Given data.
____________

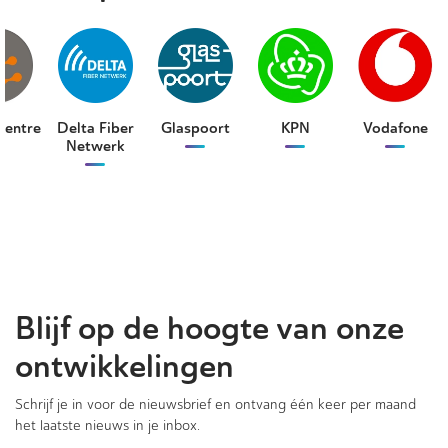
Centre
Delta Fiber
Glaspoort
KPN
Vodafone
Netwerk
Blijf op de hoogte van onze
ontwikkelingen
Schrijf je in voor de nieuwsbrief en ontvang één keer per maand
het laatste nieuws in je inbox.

____________

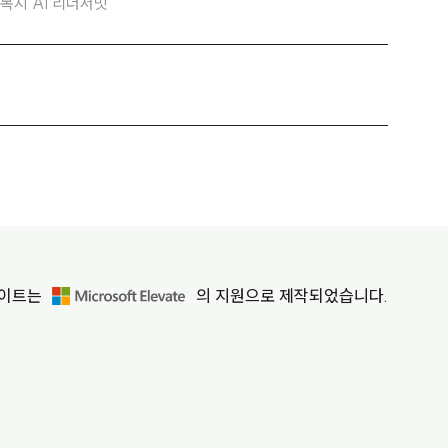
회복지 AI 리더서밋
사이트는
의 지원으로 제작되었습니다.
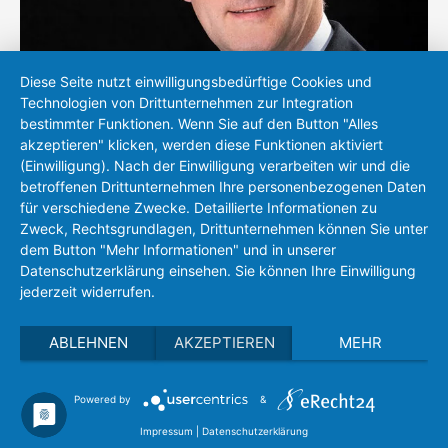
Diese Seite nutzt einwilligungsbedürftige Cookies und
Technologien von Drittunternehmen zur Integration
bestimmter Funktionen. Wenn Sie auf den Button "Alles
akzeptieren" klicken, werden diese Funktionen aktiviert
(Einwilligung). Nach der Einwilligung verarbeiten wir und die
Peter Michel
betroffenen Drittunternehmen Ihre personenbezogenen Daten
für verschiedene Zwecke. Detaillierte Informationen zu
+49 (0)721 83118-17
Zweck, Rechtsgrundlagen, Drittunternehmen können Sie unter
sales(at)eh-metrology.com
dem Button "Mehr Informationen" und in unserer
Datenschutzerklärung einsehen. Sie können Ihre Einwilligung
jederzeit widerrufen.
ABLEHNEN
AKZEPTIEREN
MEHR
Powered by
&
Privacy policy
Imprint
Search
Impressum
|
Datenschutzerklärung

____________

What you have to do. Each line above that falls between the line with "의 지원으로 제작되었습니다." and the line with "Peter Michel" should be printed exactly, together with those two lines, but the pictures should not.

Result.
의 지원으로 제작되었습니다.
Diese Seite nutzt einwilligungsbedürftige Cookies und
Technologien von Drittunternehmen zur Integration
bestimmter Funktionen. Wenn Sie auf den Button "Alles
akzeptieren" klicken, werden diese Funktionen aktiviert
(Einwilligung). Nach der Einwilligung verarbeiten wir und die
Peter Michel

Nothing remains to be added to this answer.